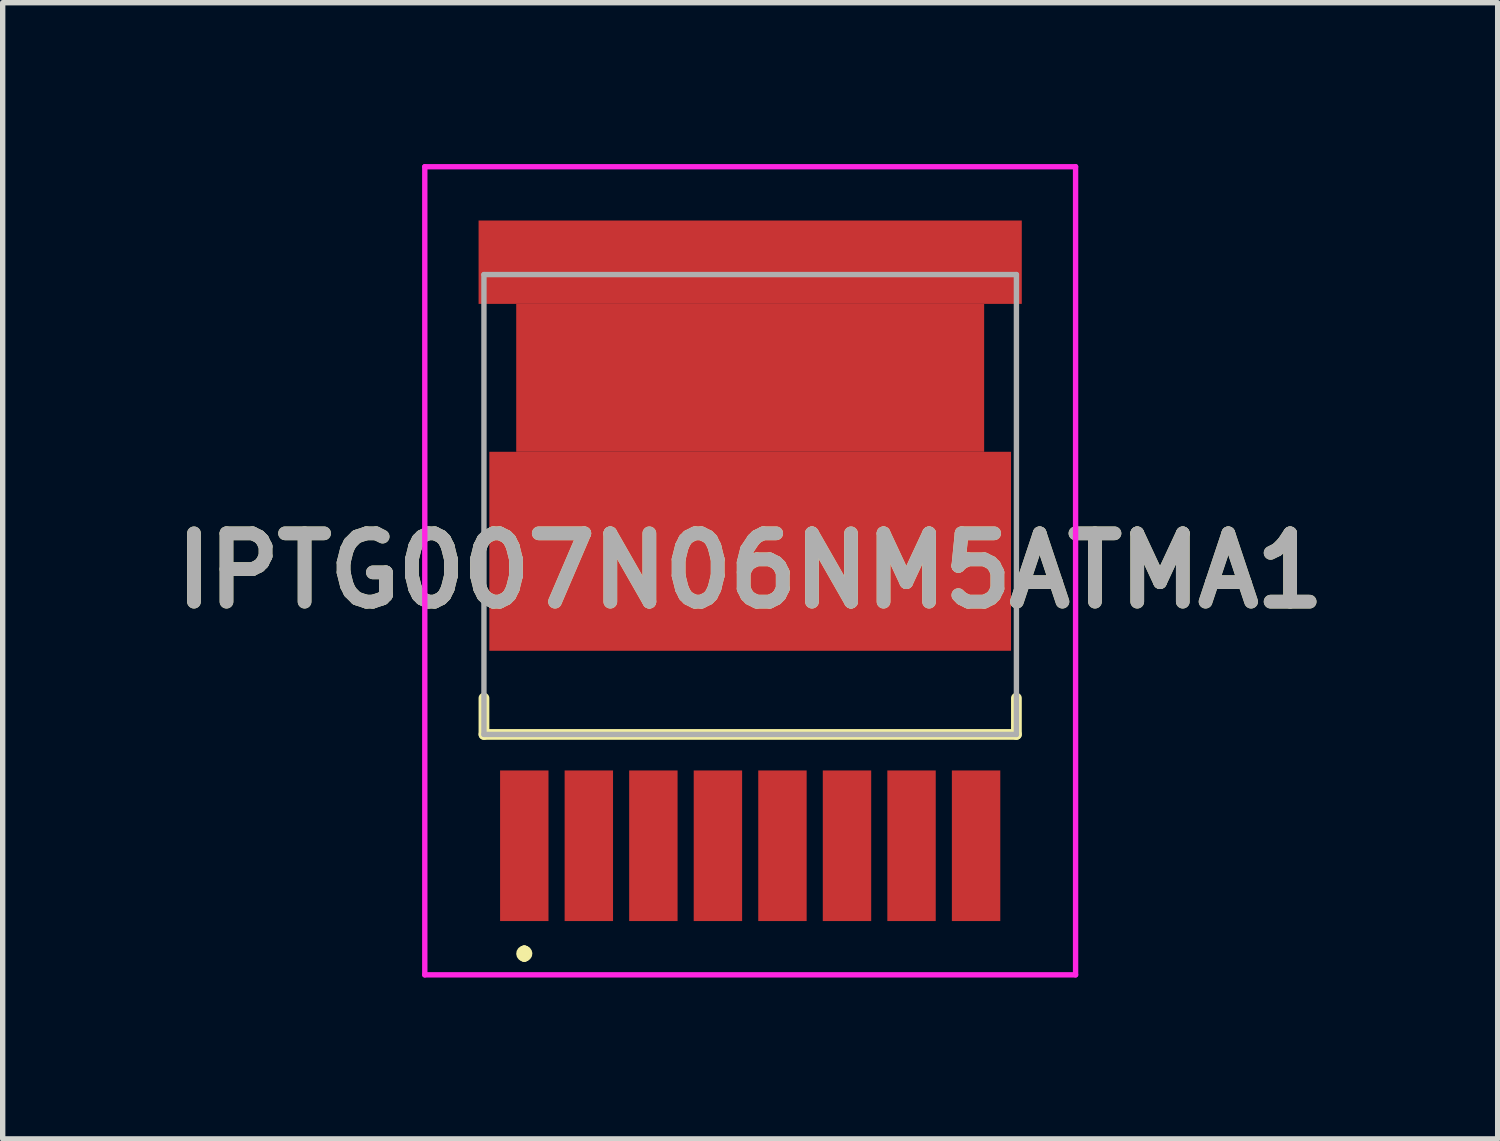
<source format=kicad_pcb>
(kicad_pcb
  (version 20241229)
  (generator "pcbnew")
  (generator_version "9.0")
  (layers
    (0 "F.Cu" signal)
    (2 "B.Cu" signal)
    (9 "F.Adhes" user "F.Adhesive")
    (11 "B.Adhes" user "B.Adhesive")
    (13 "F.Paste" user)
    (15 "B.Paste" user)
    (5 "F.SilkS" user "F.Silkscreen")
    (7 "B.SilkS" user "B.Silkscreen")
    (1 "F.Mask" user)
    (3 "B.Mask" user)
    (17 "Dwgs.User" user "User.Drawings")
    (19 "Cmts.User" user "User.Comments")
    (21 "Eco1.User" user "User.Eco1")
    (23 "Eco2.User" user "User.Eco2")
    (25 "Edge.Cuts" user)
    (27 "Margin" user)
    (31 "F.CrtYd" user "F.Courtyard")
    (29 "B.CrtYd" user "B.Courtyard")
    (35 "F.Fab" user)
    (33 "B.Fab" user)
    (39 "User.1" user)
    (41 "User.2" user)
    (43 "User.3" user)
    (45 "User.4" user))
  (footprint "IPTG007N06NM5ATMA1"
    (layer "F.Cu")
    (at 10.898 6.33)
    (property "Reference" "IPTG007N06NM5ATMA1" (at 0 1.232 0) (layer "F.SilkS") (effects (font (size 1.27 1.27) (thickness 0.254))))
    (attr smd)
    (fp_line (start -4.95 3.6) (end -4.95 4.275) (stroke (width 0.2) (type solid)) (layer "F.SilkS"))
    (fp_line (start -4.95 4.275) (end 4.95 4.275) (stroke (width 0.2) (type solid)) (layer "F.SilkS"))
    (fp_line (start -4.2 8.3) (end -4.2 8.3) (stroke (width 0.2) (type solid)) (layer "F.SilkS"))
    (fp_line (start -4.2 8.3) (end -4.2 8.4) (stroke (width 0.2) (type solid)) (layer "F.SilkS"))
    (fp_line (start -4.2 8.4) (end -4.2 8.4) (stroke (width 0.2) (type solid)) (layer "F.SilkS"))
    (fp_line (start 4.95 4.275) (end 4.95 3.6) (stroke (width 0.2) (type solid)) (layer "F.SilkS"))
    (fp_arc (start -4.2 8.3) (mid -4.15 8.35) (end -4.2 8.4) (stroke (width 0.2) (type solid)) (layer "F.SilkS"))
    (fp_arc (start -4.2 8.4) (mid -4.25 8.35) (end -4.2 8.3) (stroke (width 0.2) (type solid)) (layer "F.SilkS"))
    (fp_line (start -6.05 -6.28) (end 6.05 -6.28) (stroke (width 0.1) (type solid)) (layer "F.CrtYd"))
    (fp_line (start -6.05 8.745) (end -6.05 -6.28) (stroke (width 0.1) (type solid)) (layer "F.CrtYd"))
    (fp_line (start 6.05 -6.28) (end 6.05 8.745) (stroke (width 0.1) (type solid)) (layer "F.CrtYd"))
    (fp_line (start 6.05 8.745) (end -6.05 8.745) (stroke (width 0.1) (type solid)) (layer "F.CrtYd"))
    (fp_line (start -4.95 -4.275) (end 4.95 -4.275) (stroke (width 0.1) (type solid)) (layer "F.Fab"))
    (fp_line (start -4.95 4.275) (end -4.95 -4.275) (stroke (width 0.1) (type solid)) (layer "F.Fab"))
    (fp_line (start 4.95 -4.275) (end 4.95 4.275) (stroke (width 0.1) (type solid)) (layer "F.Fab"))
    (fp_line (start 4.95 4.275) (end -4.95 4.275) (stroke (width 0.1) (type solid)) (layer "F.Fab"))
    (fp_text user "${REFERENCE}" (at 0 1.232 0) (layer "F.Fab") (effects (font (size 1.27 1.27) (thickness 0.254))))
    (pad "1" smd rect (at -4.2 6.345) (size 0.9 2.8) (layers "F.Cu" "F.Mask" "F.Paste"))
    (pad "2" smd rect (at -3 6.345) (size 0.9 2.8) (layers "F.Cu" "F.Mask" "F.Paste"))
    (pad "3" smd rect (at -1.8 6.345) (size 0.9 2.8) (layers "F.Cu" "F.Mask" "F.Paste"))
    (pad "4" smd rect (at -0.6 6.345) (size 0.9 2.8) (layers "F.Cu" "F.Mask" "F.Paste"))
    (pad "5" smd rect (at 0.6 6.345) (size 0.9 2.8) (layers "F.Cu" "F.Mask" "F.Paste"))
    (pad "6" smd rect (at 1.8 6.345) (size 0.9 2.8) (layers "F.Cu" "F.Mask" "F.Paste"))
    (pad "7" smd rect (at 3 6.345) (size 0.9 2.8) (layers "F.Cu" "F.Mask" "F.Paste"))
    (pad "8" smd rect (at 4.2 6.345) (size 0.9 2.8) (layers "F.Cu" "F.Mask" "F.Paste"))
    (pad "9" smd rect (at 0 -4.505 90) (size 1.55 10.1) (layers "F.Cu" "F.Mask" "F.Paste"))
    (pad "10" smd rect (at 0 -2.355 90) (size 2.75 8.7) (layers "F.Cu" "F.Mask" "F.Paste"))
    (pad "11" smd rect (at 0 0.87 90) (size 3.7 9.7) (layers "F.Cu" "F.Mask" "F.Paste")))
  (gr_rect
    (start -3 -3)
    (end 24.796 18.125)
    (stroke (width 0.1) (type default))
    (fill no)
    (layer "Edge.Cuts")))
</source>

+++

PROMPT: Nothing but a number should be returned: how many lines of the listing include "Adhes".

TASK SOLUTION: 2